When I try to search for the text C&A, sphinx returned 0 results even though C&A is indexed in the search. It returns C&A when the letter 'C' is searched which means C&A is already indexed.
I think the problem is that Sphinx doesn't treat & as a word character, so it's treated as a word separator instead.
What I've tried so far
Used charsettable charset_table = 0..9, A..Z->a..z, _, a..z,U+410..U+42F->U+430..U+44F, U+430..U+44F,U+0026
Used the api escape string function $escaped = $cl->EscapeString ( "escaping-sample@query/string" );
Nothing seem to work. How do I change this behaviour in Sphinx?
Using Sphinx version: 2.0.4
After much effort of reading the sphinx documentation, I couldn't find any approach to solve this problem. Hence I went the php way. Here is what I did,
Used replace() in the sql index query to replace all special characters with their equivalent text.
Select id,Replace(Replace( Replace(name, '&', 'and'),' ','space'),'-','hyphen').....
From the user query, I replaced the characters accordingly with its equivalent text as in the sql.

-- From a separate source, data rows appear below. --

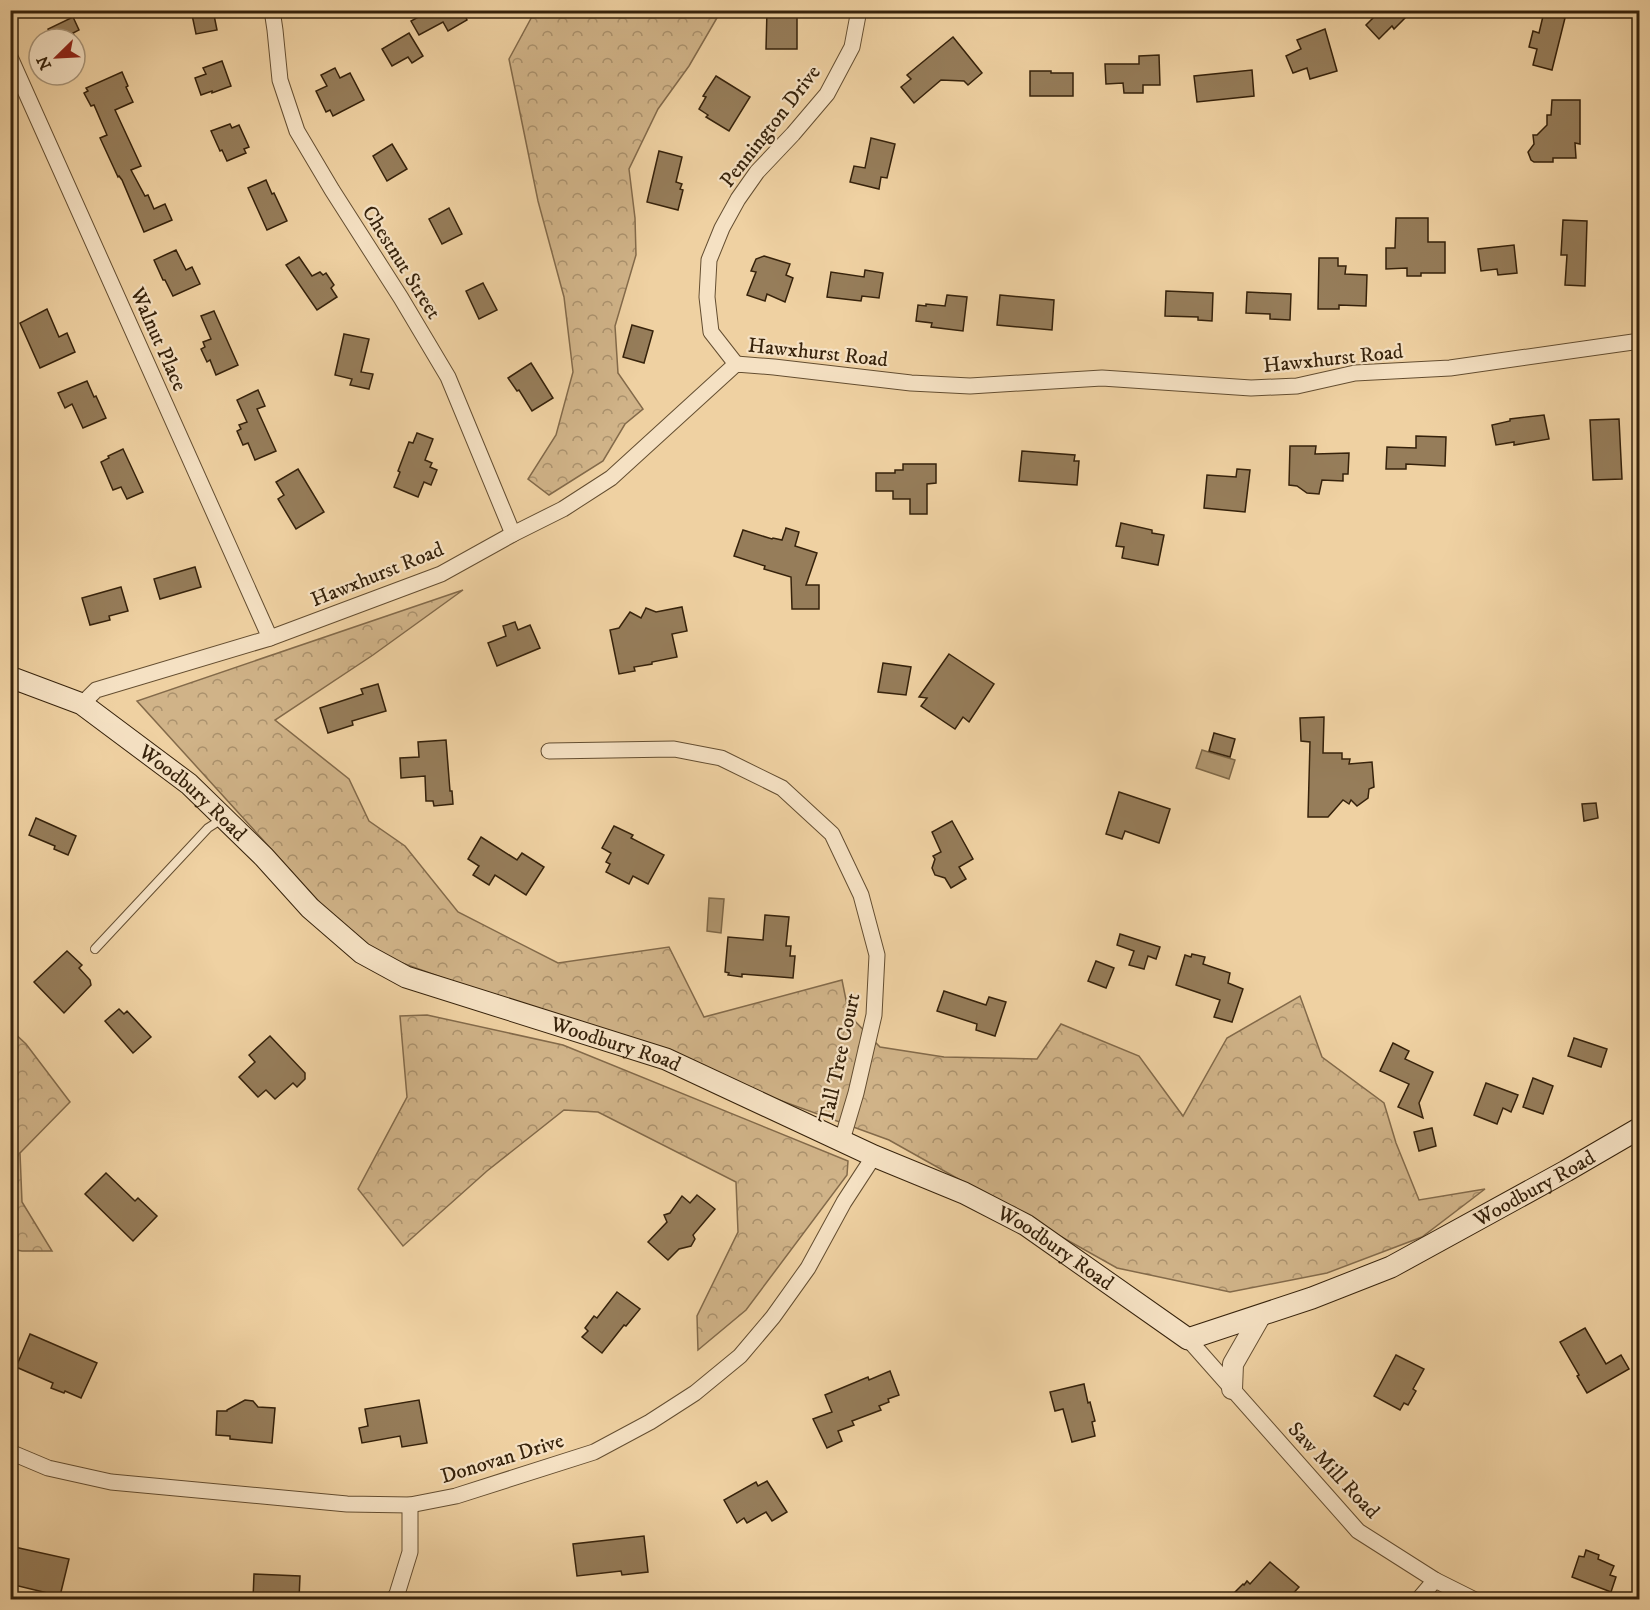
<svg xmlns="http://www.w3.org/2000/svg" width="1650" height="1610" viewBox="0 0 1650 1610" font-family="'IM FELL DW Pica',serif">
  <defs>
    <pattern id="forest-crowns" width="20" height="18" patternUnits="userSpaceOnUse" patternTransform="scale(1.5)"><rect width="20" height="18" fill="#d0b388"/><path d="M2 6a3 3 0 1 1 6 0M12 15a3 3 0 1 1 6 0" fill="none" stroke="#aa916d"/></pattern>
  </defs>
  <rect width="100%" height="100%" fill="#efd1a2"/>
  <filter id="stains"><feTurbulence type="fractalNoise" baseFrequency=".00333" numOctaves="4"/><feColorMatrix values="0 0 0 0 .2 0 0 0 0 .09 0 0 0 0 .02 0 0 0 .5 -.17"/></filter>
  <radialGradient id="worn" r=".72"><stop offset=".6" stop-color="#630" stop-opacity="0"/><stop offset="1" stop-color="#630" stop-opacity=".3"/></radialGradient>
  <g fill="url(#forest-crowns)" stroke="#836a4a" stroke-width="1.5">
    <path d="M535,11H721L689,66L658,109L629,169L635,218L636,255L615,326L618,373L643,409L625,424L603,461L549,495L528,479L556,435L573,372L564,297L538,201L509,59Z"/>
    <path d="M463,590L373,655L275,720L349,779L369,821L405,846L458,912L558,963L669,947L704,1017L842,980L849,1015L880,1047L944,1057L1037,1059L1061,1024L1139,1056L1183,1116L1227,1038L1300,996L1322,1057L1384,1103L1396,1143L1419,1200L1485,1189L1422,1237L1327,1273L1230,1292L1117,1268L889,1140L361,948L137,701Z"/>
    <path d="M427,1015L563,1045L848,1161L847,1175L746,1310L698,1350L697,1316L738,1232L736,1182L598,1112L564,1110L487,1171L403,1246L358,1189L407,1097L400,1016Z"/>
    <path d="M10,1029L26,1044L70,1102L20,1153L22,1202L52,1251H22L11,1249Z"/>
  </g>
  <g fill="#b0966f" stroke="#7f6847" stroke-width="1.5">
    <path d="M1202,750L1235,760L1229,779L1196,768Z"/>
    <path d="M709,898L724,899L721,933L707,931Z"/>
  </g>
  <g fill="#967d5a" stroke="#36220b" stroke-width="1.5">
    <path d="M191,10H213L217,30L196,34Z"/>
    <path d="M431,10H463L467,20L448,31L443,22L419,35L411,21Z"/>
    <path d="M767,10H797V49H766Z"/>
    <path d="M1381,10H1413L1394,29L1392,26L1379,39L1366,25Z"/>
    <path d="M1544,12L1565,18L1552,70L1533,65L1537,49L1529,47L1533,31L1539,33Z"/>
    <path d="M73,17L79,30L73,33L76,39H52L48,29Z"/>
    <path d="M1325,29L1337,71L1310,79L1307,68L1293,73L1286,56L1301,49L1297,40Z"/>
    <path d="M409,33L423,56L412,63L408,57L392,66L382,49Z"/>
    <path d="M953,37L982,73L968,85L964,81L941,80L914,103L901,87L911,79L907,75Z"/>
    <path d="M1159,55L1160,85H1143V93H1124L1123,83L1106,84L1105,64H1139V56Z"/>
    <path d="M222,61L231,86L212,93V91L201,95L195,78L206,74L203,68Z"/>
    <path d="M335,68L340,78L350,73L364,100L333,116L330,110L326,112L316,91L327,86L321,75Z"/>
    <path d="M1252,70L1254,96L1197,102L1194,76Z"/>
    <path d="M1030,71H1051V73H1073V96H1030Z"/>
    <path d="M122,72L128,86L126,87L133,102L115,110L141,166L131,170L145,196L148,195L154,209L165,204L172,220L144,232L122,180L119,176L118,177L100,138L107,135L94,105L91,106L84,93L88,91L86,88Z"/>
    <path d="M716,76L750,97L729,131L706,117L708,115L699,109L706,97L703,96Z"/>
    <path d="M1552,100H1580V144L1575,143L1576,158H1553V162H1534L1531,160L1528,152L1534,144L1533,135H1537L1547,125V115H1551Z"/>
    <path d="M230,124L232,128L239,125L249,147L244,149L246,153L227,161L222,150L220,151L211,131Z"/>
    <path d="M871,138L895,144L887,178L881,177L879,189L850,182L854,166L865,168Z"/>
    <path d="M392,144L407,169L387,181L373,156Z"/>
    <path d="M659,151L682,157L676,182L682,184L680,189L683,190L678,210L647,202Z"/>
    <path d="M266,180L272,194L274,193L287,221L267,230L248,188Z"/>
    <path d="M449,208L462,234L442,244L429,219Z"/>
    <path d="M1396,218H1428V242H1445V273H1421V276H1407V268L1386,269V248H1395Z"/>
    <path d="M1563,220L1587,221L1585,286L1565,285L1567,255H1561Z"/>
    <path d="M1514,245L1517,273L1498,275L1497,269L1481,271L1478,249Z"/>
    <path d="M176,250L186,270L192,267L200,284L173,296L165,280H163L154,260Z"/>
    <path d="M764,256L790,264L786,275L793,278L785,302L767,294L765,301L747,295L756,272L751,271L756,259Z"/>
    <path d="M299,257L312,276L320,272L323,275L326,273L334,285L331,288L337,297L317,310L286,265Z"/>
    <path d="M1319,258H1338V266H1346L1345,274L1367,275L1366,306L1339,305V309H1318Z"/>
    <path d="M865,270L883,273L879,298L862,296L861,301L827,297L831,272L864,277Z"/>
    <path d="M483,283L497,310L479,319L466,291Z"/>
    <path d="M1166,291L1213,293L1212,321L1198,320V317L1165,316Z"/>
    <path d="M1247,292L1291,294L1290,320L1270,319V314L1246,313Z"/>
    <path d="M947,295L967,297L963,331L931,327L932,323L916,321L918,305L926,306V304L945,306Z"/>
    <path d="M1000,295L1054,300L1052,330L997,325Z"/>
    <path d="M47,309L59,337L67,333L75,352L40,368L20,323Z"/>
    <path d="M214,311L238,365L216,375L210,360L207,362L201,349L205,347L203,342L211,339L201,316Z"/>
    <path d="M632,325L653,331L644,363L623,357Z"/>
    <path d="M344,334L369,339L361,372L373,374L369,389L350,385L352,379L335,375Z"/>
    <path d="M531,363L553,398L532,411L519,390L517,391L508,378Z"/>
    <path d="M87,381L94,397L96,396L106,418L83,428L72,404L65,408L58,393Z"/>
    <path d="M258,390L265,406L257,409L276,451L255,460L248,443L243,445L237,431L241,429L239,425L247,422L237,400Z"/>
    <path d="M1544,415L1549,439L1514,445V442L1496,445L1492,425L1510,421V419Z"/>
    <path d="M1619,419L1622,479L1593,480L1590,420Z"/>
    <path d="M417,433L433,439L425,460L432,463L430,467L437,470L431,485L424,482L418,497L394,487L400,472L398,471L409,442L413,443Z"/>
    <path d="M1416,436L1446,437L1445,466L1406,464V469H1386L1387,447L1416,448Z"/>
    <path d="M1290,446H1316L1315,454L1349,453L1348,474H1343V481L1322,480L1319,494L1307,493L1297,486L1289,485Z"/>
    <path d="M123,449L143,492L127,499L121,487L113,490L101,462L109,458L108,456Z"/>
    <path d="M1022,451L1075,455L1074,461H1079L1077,485L1019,481Z"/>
    <path d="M903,464H936V483L927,484V514H910V499H893V491H876V473H895V470H903Z"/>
    <path d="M298,469L324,512L296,529L278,499L284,495L276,482Z"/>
    <path d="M1237,469L1250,470L1245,512L1204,508L1207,475L1236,477Z"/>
    <path d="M1121,523L1152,530V533L1164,535L1158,565L1122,558L1124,547L1116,546Z"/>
    <path d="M786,528L799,532L795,546L817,553L806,585H819V609H792L791,577L764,569L765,566L734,556L743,530L772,539L773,538L782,540Z"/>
    <path d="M195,567L201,587L160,599L154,579Z"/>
    <path d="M121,587L128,611L109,616L110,620L90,625L82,598Z"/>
    <path d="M682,607L687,631L672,634L677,657L652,662V664L634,667L635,671L619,674L610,630L619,628L630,612L641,618L646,608L656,612Z"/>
    <path d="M515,622L518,630L530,625L540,648L497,666L488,643L506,636L503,626Z"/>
    <path d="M949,654L994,684L969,722L963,717L955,729L921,706L927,698L919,697Z"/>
    <path d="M883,663L911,667L906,695L878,692Z"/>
    <path d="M378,684L386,711L352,721L353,725L328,733L320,708L363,694L361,689Z"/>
    <path d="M1324,717L1323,753H1342V759H1350L1349,764L1372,762L1374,787L1369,789L1368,798L1357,806L1351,800L1349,804L1343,800L1328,817H1308L1310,742L1301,741L1300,718Z"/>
    <path d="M1214,733L1235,739L1230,757L1209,751Z"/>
    <path d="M446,740L450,791H452L453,804L434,806L433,801H426L425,776L401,778L400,758L419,757L418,742Z"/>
    <path d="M1119,792L1170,809L1159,843L1125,831L1122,839L1106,834Z"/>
    <path d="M1596,803L1598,818L1584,821L1582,804Z"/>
    <path d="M36,818L76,836L68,855L54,849L55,846L29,835Z"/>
    <path d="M952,821L973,859L959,867L966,879L951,888L945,878L935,875L932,868L935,859L933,856L941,852L932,832Z"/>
    <path d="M614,826L633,835L631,838L664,855L648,884L633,876L629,884L606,872L610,864L606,862L611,853L602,848Z"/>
    <path d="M481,837L517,860L522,853L544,867L526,895L495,875L489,885L473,875L479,866L468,859Z"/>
    <path d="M765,915L789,917L786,946H791L790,956H795L793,978L742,974V977L728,975L729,973L725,972L728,937L763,940Z"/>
    <path d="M1120,934L1160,947L1156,959L1148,956L1144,969L1129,965L1134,951L1117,945Z"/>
    <path d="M67,951L82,965L79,968L90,980L91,985L64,1013L34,982Z"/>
    <path d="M1192,954L1205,957L1203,964L1230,973L1228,983L1243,989L1232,1022L1214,1017L1220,1000L1176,985L1185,955L1191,957Z"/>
    <path d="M1096,961L1114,968L1106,988L1088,981Z"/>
    <path d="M944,991L986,1005L989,997L1006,1002L995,1036L976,1030L977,1024L937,1011Z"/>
    <path d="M119,1009L124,1014L127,1011L151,1037L133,1053L105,1021Z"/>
    <path d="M270,1036L305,1073V1079L297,1087L293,1083L275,1099L266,1090L258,1097L239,1077L255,1062L249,1055Z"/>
    <path d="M1574,1038L1607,1049L1601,1067L1568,1056Z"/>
    <path d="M1393,1043L1409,1051L1405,1059L1433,1072L1419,1103L1423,1118L1398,1107L1409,1084L1380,1071Z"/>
    <path d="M1533,1078L1553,1086L1543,1114L1523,1107Z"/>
    <path d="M1486,1083L1518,1095L1511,1112L1503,1108L1497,1124L1474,1115Z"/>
    <path d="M1432,1128L1436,1146L1419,1151L1414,1132Z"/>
    <path d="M106,1173L135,1201L138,1198L157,1216L133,1241L85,1194Z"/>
    <path d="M697,1195L715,1209L693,1235L695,1239L691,1246L679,1249L668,1260L648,1242L667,1222L664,1215L670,1213L682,1196L690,1203Z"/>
    <path d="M617,1292L640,1309L626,1326L624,1325L602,1353L582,1337L588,1331L585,1328L594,1316L597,1318Z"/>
    <path d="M1585,1328L1606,1364L1621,1355L1629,1369L1587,1393L1577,1376L1579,1375L1560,1342Z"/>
    <path d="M30,1334L97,1363L81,1398L65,1391L64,1393L51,1388L53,1383L16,1367Z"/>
    <path d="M1396,1355L1424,1369L1413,1389L1416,1391L1408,1405L1404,1403L1400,1410L1374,1396Z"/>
    <path d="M890,1371L899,1395L888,1399L889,1402L879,1406L881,1410L852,1421L854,1425L838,1431L842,1441L827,1448L813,1419L832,1412L825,1395L868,1377L869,1380Z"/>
    <path d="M1084,1384L1088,1403L1090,1402L1095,1421L1092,1422L1095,1436L1072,1442L1063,1409L1055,1411L1050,1392Z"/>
    <path d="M245,1400L253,1401L258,1407L275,1408L272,1443L230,1439V1436L216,1435L217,1411H227V1410Z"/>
    <path d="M419,1400L427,1443L402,1447L400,1436L362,1443L359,1428L368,1426L365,1409Z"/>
    <path d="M767,1481L787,1512L772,1521L766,1512L747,1523L744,1518L737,1523L724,1500L756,1482L758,1486Z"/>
    <path d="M644,1536L648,1572L622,1575L621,1571L577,1576L573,1544Z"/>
    <path d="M10,1546L69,1559L60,1596L10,1584Z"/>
    <path d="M1586,1550L1599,1555L1598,1559L1614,1566L1610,1575L1616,1577L1611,1592L1572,1577L1579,1556L1584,1557Z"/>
    <path d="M1270,1562L1299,1587L1288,1599H1228L1243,1584L1244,1585L1247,1581L1250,1584Z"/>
    <path d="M254,1574L300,1576L299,1599H253Z"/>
  </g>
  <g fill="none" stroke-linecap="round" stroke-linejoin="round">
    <g stroke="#644e31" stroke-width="10">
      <path id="service" d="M95,949L208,828L222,819"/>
    </g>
    <g stroke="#644e31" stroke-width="17">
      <g id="minor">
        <path d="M272,10L275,30L280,80L297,131L332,190L401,298L448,377L513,534"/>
        <path d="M10,57L270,638"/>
        <path d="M736,364L711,332L707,297L709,260L722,228L738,199L757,172L793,134L827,94L852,47L859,10"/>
        <path d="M82,704L96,690L270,638L441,574L513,534L563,509L611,478L736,364L774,367L911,383L970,386L1102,378L1251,388L1297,386L1355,373L1450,368L1640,341"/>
        <path d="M549,751L674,749L721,758L782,788L832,834L861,895L877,955L874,1015L856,1093L842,1140"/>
        <path d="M1188,1339L1358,1531L1435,1580L1475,1600"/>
        <path d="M10,1452L48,1468L111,1482L347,1504L410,1505L456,1496L594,1452L650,1422L695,1393L740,1356L773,1317L808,1268L844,1202L874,1156"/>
        <path d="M393,1600L397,1594L410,1552V1505"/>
        <path d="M1418,1600L1435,1580"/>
      </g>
    </g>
    <g stroke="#644e31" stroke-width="22">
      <path id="tertiary" d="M1232,1389L1233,1364L1261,1315"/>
    </g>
    <g stroke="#36220b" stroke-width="23">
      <g id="secondary">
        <path id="s1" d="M10,677L82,704L189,784L264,857L310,908L362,953L406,977L666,1059L874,1156L964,1193L1026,1225L1188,1339L1312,1298L1391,1267L1566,1171L1640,1128"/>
      </g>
    </g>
    <use href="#service" stroke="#f5e1c3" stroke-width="8"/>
    <use href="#minor" stroke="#f5e1c3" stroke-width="15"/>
    <use href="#tertiary" stroke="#f5e1c3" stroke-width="20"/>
    <use href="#secondary" stroke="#f5e1c3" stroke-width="21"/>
  </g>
  <g text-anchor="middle" stroke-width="4.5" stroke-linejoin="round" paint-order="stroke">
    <g font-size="21" fill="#36220b" stroke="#f5e1c3">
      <text transform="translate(770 126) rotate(-52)" y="7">Pennington Drive</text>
      <text transform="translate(402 262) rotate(58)" y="7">Chestnut Street</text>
      <text transform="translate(159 339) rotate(66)" y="7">Walnut Place</text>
      <text transform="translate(818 352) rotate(6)" y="7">Hawxhurst Road</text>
      <text transform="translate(1333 358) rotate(-6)" y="7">Hawxhurst Road</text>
      <text transform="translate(377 574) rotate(-22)" y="7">Hawxhurst Road</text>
      <text dy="7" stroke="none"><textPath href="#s1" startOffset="219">Woodbury Road</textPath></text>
      <text dy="7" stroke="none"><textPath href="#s1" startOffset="723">Woodbury Road</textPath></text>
      <text transform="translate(839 1058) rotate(-78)" y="7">Tall Tree Court</text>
      <text dy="7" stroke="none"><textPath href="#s1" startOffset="1749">Woodbury Road</textPath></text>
      <text dy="7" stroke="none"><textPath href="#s1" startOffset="1209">Woodbury Road</textPath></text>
      <text transform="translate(502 1458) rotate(-17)" y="7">Donovan Drive</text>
      <text transform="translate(1334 1470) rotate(47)" y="7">Saw Mill Road</text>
    </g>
  </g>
  <rect width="1650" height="1610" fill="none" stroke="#efd1a2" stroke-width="36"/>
  <rect x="12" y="12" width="1626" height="1586" fill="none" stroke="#36220b" stroke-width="3"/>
  <rect x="18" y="18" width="1614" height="1574" fill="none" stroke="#36220b" stroke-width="1.5"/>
  <g transform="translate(57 57) rotate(246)"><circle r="28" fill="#f5e1c3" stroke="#a99579" stroke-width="1.5"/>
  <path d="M0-4.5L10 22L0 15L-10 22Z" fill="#8f2418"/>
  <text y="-9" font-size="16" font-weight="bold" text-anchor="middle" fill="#36220b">N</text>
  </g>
  <rect width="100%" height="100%" filter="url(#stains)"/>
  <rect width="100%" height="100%" fill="url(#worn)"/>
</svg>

//decode html encoding from input
$text = html_entity_decode($text);
// split and replace with &
if(strpos($text, '&'))
{
$array = explode("&",$text);
$text = $array[0]. "and". $array[1];
}
// split and replace with hyphen
if(strpos($text, '-'))
{
$array = explode("-",$text);
$text = $array[0]. "hyphen". $array[1];
}
// split and replace with space
if(strpos($text, ' '))
{
$array = explode(" ",$text);
$text = $array[0]. "space". $array[1];
}
Now, taking the ampersand example, when user queries for the text C&A, sphinx takes it as canda and returns the match C&A as expected.
Note: In my case, Sphinx has indexed all special characters, I only had the problem while querying.
EDIT: Updating Sphinx to latest version seems have solved this problem. Use blend_chars in your index conf.